Évolution de l'inflation
La Banque du Canada souhaite que l'inflation se maintienne entre 1 % et 3 %. Statistique Canada a indiqué le mois dernier que l'inflation en avril s'est chiffrée à 1,7 % sur une base annualisée. Aux États-Unis et en Europe, l'inflation se situe entre 3,5 % et 4 %.Si l'on exclut certains facteurs volatils comme l'énergie et l'alimentation, l'inflation dite «de référence» au Canada était de 1,4 % en avril. La Banque du Canada craint généralement que ces facteurs volatils n'influencent les secteurs qui sont habituellement à l'abri de poussées inflationnistes. «Si les prix de l'énergie demeurent à leurs niveaux actuels, l'inflation mesurée par l'indice des prix à la consommation global se hissera au-dessus de 3 % plus tard cette année», a poursuivi la Banque du Canada. Toutefois, compte tenu de l'état de l'économie, qui était en recul au premier trimestre, l'inflation «de référence» devrait demeurer sous 2 % pendant au moins un an et demi encore. Aux yeux de certains économistes, toutefois, la Banque du Canada aurait pu donner une autre dose de stimulant à l'économie. «Une autre baisse de taux nous paraissait essentielle», a écrit un des économistes du Mouvement Desjardins, Martin Lefebvre. «Après la contraction de l'activité économique au premier trimestre, rien n'indique que la croissance va rebondir significativement au cours du printemps. Le secteur extérieur canadien reste vulnérable au ralentissement économique américain et à la vitalité du huard.»

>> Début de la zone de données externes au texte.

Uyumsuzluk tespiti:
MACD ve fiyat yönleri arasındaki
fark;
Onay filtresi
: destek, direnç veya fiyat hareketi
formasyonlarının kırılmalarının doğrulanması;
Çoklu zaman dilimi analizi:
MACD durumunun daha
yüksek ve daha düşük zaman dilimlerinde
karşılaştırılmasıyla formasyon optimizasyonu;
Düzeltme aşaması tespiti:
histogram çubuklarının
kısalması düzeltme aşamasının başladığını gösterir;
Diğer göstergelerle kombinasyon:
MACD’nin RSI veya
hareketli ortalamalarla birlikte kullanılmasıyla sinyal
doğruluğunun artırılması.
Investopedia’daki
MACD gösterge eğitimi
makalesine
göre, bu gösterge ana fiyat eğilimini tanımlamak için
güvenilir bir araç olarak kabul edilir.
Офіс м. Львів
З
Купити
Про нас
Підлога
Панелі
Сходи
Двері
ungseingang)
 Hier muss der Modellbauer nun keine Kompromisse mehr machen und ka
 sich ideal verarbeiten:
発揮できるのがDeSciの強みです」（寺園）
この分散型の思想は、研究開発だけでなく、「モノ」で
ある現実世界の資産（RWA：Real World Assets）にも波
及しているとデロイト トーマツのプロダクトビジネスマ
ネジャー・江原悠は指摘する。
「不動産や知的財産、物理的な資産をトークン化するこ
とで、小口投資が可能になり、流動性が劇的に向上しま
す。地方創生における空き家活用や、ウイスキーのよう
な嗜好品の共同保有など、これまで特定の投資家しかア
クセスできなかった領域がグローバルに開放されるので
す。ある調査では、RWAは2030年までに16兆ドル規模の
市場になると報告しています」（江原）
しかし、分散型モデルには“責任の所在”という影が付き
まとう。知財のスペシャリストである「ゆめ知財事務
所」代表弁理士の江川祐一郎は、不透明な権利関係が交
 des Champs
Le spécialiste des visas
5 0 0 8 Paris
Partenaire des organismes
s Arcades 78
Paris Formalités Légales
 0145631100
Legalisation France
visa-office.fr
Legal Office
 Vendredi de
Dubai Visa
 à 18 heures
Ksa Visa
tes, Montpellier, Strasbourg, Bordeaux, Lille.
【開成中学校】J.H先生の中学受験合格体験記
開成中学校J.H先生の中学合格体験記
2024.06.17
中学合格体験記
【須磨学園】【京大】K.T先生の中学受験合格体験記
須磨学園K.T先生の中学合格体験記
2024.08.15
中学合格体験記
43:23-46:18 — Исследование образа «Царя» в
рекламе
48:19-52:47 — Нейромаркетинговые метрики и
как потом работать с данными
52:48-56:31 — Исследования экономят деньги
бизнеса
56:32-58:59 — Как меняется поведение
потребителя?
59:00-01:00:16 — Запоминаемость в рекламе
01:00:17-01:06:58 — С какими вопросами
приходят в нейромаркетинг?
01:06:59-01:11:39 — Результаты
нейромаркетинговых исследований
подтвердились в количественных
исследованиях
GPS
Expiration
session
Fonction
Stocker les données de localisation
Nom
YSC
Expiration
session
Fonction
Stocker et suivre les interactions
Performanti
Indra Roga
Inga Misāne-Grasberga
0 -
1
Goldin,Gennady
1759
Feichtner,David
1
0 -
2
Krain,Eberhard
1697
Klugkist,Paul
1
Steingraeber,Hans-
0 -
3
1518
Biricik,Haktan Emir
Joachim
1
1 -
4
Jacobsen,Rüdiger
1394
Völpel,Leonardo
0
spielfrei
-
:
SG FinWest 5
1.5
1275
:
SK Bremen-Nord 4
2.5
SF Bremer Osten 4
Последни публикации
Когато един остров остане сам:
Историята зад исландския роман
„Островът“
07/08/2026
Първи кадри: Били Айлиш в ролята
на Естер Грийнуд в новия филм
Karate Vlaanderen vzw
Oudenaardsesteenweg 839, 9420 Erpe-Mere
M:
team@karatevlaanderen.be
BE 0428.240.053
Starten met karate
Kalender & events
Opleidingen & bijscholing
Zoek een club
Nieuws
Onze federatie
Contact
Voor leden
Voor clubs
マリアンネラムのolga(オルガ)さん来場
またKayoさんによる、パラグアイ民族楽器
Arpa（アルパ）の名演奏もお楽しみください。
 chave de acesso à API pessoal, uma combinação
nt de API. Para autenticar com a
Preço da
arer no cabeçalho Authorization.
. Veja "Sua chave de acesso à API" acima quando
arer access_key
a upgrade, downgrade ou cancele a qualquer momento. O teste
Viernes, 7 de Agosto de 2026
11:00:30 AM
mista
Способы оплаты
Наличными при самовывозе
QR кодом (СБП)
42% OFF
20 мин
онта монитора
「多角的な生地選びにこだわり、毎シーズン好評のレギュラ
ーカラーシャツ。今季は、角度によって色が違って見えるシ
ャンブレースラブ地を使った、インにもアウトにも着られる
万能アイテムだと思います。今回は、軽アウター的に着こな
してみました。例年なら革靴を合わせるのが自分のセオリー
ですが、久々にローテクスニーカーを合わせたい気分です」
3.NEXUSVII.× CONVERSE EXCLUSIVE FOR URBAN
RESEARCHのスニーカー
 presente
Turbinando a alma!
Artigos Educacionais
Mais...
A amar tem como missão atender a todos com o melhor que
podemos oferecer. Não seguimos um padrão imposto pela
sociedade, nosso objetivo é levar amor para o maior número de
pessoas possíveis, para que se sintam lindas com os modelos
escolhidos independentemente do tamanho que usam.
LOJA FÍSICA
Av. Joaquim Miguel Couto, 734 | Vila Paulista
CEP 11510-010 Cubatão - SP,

«Statu quo» pour les prochains mois
Un des grands dilemmes de la Banque du Canada vient du fonctionnement à deux vitesses de l'économie canadienne. Alors que l'Ouest affiche des taux de croissance forts et une inflation plus élevée, ce qui nécessiterait une hausse du taux directeur, l'Est a tendance à pâtir des faiblesses du secteur manufacturier, ce qui nécessiterait une baisse. Quoi qu'il en soit, le Mouvement Desjardins, comme la Laurentienne et d'autres établissements financiers, croit que la Banque, coincée entre la lutte au ralentissement et la lutte à l'inflation, vient d'entrer dans une «longue période de statu quo». Au Congrès du travail du Canada, dont le dernier commentaire concernant les taux remonte au mois de décembre, on a incité la Banque à reprendre les baisses. «L'économie du pays a besoin du stimulus qu'une réduction du taux aurait fourni, et la Banque a omis de le lui fournir», a dit son président, Ken Georgetti. «Le marché du travail au pays s'est clairement affaibli au cours des deux derniers mois en raison de la forte appréciation du dollar canadien et de ses effets sur les secteurs manufacturier et forestier.»